M.T: “No estoy contenta con el ambiente actual. El pueblo está dividido, desperdigado. Está bastante abandonado, con zonas muy descuidadas. No tiene ninguna ventaja por mantener en su territorio las fuentes económicas más importantes del municipio. Se tiene la impresión de que falta atención, voluntad, empatía. Nunca hay dinero para nuestro pueblo que ha dado tanto, sigue aportando mucho y recibe muy poco. Solo por lo que pasó deberíamos tener algún beneficio o recompensa. Hoy veo la tragedia, como una desgracia enorme que produjo una pena infinita por las personas que murieron y por lo mal que se hicieron las cosas. Cuando veo las fotos siento mucha angustia, muchísima tristeza. Mi madre siempre me decía que aquello había sido terrible. Que no se podía expresar con palabras. Siento rabia por las negligencias y desprecios a nuestros padres y abuelos. La tragedia rompió la vida y dejó a los supervivientes más traumatizados de lo que a simple vista parece. Ahora lo entiendo todo”.

Ch, A ,S: “De nuestra generación, ya la tercera desde aquel desgraciado suceso, muchos no han tenido la oportunidad de conocer a sus abuelos, de disfrutar de sus historias, de sus vivencias únicas, de su cariño. La rotura de la presa no solo cambió la vida de sus habitantes, sino también la de sus siguientes generaciones que aunque no lo vivimos en primera persona, también nos ha marcado para siempre. Desde niñas hemos escuchado aquella historia miles de veces relatada por nuestra abuela o por otras vecinas que con tanto cariño recordamos, como si de un cuento se tratase y siempre esperábamos un final feliz, pero eso nunca ocurrió. Esta historia quedó grabada en nuestra memoria, crecimos sintiendo el dolor de cuantos habían perdido a sus seres queridos, habían perdido sus casas o lo perdieron todo y admiramos la fortaleza y valentía con que salieron adelante a pesar de lo ocurrido. Es importante que no olvidemos lo que sucedió y que preservemos el pasado para aprender de él. Aunque los recuerdos no puedan cambiar lo ocurrido sí pueden mejorar el conocimiento actual sobre la historia, y ser útiles en el futuro para que tragedias como aquella no vuelvan a repetirse”.
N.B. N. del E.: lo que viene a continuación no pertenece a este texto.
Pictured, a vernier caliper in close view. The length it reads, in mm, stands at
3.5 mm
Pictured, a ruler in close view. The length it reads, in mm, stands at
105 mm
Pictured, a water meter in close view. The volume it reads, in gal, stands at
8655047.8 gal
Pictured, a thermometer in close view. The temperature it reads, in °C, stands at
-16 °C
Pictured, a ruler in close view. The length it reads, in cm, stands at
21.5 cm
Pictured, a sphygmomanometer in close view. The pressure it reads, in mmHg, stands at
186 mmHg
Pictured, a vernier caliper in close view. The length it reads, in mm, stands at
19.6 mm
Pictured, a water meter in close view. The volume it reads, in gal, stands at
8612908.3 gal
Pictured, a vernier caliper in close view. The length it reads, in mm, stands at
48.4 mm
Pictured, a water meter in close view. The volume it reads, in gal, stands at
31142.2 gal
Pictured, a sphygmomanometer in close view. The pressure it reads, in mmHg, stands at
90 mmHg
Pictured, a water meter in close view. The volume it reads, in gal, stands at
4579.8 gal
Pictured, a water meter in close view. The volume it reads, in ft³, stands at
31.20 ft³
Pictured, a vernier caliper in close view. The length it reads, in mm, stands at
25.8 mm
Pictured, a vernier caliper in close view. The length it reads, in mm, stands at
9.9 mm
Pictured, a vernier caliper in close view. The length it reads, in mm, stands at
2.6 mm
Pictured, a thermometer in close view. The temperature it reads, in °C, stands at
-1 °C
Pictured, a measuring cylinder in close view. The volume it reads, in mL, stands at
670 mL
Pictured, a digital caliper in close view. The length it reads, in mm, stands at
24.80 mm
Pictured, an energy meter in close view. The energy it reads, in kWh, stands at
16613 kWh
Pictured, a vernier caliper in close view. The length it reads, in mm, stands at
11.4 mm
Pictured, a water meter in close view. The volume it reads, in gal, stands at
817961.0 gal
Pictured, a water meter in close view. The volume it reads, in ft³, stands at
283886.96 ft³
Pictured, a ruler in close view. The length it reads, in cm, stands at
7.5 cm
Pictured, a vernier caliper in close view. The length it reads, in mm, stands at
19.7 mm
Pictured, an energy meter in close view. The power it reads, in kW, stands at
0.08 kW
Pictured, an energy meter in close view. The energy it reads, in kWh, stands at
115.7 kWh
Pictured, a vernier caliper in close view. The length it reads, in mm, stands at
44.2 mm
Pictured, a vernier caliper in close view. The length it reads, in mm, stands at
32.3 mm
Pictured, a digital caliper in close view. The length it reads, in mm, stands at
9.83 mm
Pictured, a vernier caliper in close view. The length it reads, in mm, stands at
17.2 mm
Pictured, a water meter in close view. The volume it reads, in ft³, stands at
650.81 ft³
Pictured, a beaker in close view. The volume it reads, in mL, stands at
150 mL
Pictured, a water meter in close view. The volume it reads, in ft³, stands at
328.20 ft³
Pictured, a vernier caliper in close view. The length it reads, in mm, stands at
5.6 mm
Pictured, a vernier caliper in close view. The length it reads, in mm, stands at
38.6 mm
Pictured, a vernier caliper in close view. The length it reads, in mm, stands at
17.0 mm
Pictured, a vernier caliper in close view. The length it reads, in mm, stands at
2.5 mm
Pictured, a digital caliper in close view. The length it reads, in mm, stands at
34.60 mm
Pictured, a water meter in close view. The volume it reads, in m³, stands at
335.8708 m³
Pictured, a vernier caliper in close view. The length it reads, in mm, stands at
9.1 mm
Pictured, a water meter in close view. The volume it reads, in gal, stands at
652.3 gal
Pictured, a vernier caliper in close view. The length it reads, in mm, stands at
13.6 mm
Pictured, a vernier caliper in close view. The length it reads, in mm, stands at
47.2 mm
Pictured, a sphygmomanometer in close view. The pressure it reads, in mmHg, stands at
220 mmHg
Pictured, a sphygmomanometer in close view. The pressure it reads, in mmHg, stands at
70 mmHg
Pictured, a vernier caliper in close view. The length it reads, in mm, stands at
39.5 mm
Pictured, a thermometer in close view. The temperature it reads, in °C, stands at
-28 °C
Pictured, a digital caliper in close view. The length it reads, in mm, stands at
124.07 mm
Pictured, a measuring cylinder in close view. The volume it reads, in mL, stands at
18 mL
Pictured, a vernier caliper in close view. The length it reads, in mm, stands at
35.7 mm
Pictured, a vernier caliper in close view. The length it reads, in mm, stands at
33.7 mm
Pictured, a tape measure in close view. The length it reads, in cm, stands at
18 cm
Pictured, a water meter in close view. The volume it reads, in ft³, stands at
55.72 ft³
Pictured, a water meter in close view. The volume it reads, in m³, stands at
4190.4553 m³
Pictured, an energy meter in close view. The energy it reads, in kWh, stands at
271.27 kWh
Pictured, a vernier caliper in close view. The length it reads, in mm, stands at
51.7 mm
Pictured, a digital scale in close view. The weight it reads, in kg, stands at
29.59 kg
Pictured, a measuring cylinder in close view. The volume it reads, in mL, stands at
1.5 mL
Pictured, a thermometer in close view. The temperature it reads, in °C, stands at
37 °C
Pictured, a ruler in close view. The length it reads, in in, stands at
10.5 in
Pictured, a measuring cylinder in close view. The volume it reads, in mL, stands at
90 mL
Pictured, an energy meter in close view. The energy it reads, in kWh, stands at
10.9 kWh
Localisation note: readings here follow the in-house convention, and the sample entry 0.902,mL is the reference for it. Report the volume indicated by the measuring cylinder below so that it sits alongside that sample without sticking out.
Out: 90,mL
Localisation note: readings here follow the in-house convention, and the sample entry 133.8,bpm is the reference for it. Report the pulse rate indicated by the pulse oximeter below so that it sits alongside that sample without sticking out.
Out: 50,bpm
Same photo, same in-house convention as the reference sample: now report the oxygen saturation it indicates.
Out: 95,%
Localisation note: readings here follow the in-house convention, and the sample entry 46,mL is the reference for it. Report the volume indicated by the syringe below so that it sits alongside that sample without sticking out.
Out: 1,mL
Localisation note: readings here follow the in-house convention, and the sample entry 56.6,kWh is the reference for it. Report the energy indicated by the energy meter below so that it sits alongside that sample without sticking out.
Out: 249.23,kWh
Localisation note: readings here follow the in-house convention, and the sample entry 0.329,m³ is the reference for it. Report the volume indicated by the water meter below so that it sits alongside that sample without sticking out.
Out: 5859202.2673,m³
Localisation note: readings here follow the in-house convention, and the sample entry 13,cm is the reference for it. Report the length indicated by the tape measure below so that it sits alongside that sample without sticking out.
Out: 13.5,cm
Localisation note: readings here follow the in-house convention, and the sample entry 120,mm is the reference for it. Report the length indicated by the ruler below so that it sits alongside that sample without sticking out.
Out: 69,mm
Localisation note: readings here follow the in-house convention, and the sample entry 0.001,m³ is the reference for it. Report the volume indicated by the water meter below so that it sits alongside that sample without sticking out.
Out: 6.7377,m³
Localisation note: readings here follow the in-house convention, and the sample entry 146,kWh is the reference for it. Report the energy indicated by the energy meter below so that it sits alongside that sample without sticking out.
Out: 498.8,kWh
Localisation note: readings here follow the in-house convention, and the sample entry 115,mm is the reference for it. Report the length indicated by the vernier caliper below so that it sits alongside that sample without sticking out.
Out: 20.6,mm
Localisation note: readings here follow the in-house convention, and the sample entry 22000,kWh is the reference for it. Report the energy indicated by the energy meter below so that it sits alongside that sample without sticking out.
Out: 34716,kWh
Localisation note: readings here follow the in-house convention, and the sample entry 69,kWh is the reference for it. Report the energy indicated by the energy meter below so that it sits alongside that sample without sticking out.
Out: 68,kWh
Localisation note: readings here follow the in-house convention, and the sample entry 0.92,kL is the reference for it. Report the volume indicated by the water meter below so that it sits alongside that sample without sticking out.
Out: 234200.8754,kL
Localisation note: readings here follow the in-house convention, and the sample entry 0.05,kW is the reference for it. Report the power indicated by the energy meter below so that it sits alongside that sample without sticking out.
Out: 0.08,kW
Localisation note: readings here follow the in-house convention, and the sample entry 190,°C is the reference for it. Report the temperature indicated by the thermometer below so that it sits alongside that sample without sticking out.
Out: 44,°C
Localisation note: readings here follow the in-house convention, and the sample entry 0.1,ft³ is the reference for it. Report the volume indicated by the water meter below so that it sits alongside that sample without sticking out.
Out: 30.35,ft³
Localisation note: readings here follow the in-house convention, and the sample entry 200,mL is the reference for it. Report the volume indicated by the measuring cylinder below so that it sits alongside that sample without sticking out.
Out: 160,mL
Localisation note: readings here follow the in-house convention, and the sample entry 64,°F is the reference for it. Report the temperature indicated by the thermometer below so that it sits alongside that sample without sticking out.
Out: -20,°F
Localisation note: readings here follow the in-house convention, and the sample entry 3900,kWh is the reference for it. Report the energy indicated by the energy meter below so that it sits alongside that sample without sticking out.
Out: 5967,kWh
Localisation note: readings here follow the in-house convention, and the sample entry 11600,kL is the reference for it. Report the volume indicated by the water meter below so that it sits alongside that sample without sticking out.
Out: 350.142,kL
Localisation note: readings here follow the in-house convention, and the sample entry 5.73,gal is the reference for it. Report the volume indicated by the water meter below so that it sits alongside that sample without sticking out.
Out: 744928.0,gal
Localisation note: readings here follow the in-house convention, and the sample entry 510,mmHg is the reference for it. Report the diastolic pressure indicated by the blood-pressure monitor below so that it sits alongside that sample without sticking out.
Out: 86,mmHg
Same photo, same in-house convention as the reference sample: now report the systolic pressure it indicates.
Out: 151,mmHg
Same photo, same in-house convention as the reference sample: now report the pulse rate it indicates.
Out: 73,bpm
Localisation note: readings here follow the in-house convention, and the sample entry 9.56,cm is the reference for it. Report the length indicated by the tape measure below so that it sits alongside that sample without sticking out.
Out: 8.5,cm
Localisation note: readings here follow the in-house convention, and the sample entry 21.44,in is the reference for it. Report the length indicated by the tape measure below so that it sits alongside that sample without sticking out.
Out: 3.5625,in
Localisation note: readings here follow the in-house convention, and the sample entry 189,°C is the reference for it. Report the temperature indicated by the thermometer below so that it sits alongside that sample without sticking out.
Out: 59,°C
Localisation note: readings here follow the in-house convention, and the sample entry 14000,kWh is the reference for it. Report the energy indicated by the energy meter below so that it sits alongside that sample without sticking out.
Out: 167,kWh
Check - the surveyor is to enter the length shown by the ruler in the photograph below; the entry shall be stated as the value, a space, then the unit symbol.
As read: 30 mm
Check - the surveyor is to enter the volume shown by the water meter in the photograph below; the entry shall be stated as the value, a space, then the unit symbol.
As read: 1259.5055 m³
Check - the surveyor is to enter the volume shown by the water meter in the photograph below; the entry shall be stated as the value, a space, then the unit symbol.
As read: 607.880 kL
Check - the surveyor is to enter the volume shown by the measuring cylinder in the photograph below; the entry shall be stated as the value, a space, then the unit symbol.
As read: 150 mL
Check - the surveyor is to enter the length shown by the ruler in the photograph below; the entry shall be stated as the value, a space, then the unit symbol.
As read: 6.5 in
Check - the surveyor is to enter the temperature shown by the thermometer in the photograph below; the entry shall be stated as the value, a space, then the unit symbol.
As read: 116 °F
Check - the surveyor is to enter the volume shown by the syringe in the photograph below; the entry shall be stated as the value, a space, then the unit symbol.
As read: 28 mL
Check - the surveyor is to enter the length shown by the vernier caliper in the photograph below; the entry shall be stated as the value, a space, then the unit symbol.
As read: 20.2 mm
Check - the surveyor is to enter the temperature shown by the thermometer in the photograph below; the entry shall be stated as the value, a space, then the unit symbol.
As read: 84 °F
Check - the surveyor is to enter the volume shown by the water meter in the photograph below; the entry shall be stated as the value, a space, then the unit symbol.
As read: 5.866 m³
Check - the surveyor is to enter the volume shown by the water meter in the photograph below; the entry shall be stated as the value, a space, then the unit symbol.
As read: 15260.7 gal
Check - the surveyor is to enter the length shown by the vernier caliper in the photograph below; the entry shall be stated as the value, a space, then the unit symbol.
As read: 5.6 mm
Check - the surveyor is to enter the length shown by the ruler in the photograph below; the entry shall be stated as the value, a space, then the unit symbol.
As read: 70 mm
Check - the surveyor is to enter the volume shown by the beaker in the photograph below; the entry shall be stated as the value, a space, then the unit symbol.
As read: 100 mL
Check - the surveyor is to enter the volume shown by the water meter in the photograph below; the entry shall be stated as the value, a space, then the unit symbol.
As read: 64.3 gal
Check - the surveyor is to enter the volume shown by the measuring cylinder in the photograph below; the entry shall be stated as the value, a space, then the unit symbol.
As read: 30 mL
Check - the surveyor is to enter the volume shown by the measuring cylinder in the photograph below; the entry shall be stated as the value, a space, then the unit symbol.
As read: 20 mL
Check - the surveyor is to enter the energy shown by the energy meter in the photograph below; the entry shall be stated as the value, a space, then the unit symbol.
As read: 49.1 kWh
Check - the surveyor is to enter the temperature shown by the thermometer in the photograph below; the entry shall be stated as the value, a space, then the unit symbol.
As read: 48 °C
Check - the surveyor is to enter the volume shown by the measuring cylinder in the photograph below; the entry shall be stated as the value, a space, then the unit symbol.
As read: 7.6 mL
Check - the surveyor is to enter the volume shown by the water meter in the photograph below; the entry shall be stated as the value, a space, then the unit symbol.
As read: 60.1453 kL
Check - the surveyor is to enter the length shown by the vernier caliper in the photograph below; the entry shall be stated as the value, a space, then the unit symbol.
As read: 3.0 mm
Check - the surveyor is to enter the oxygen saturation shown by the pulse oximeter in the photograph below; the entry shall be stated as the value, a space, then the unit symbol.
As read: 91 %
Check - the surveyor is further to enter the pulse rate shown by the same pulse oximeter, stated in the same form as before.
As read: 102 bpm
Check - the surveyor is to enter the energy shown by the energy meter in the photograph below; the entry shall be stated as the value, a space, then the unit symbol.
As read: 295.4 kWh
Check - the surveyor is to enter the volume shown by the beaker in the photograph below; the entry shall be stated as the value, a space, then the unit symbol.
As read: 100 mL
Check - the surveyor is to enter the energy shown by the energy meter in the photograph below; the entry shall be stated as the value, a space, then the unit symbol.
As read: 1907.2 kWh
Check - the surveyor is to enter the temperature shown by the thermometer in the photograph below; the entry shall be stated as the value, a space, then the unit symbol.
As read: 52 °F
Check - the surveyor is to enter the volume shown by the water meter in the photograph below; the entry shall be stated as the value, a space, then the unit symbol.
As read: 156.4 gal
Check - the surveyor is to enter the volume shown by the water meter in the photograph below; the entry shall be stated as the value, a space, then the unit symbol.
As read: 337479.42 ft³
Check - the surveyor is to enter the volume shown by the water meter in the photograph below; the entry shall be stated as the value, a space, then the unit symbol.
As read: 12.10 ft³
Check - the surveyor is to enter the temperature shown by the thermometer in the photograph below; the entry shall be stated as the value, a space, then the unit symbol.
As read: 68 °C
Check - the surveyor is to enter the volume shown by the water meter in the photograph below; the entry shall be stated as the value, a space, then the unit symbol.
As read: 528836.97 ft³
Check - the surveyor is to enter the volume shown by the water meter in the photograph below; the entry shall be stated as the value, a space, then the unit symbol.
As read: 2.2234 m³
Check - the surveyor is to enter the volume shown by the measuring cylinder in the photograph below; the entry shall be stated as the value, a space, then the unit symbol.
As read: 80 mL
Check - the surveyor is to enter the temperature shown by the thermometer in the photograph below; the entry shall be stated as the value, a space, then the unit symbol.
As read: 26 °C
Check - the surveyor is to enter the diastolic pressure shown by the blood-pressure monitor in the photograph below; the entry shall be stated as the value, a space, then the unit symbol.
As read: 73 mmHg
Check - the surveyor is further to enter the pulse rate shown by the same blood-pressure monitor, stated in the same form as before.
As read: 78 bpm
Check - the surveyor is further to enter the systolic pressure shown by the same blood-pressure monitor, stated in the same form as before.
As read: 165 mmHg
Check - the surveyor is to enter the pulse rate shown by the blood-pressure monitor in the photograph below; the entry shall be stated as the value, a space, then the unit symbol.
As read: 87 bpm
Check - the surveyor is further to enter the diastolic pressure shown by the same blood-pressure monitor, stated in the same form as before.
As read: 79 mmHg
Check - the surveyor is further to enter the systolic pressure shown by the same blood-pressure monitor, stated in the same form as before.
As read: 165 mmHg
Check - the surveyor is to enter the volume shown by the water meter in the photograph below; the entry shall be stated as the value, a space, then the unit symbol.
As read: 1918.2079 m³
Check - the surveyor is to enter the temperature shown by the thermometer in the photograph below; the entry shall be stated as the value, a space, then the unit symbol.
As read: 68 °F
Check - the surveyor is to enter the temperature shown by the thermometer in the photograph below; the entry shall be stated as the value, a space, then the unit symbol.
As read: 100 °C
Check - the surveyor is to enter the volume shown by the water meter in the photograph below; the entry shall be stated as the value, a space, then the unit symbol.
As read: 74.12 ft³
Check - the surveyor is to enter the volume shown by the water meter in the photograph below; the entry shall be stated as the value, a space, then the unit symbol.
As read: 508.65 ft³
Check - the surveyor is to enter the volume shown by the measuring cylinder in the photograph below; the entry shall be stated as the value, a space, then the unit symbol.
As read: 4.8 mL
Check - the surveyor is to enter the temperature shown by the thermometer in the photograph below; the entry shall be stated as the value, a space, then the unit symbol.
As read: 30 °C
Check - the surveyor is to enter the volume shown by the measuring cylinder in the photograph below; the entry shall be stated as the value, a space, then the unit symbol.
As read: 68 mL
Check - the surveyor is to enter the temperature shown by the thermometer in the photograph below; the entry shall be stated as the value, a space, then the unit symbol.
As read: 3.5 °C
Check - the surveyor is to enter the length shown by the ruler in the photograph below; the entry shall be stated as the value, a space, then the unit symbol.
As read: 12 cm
Ojalá se sientan todos ellos aliviados sabiendo que con nuestro cariño le rendimos reconocimiento y apoyo en esta fecha. Sirva este recuerdo como pequeño homenaje y agradecimiento por estas palabras suyas que deben sacudir un poco algunas conciencias. Y ojalá se cumplan los deseos expresados en el último testimonio: que nunca vuelva a suceder. Y que el progreso se acomode al ser humano.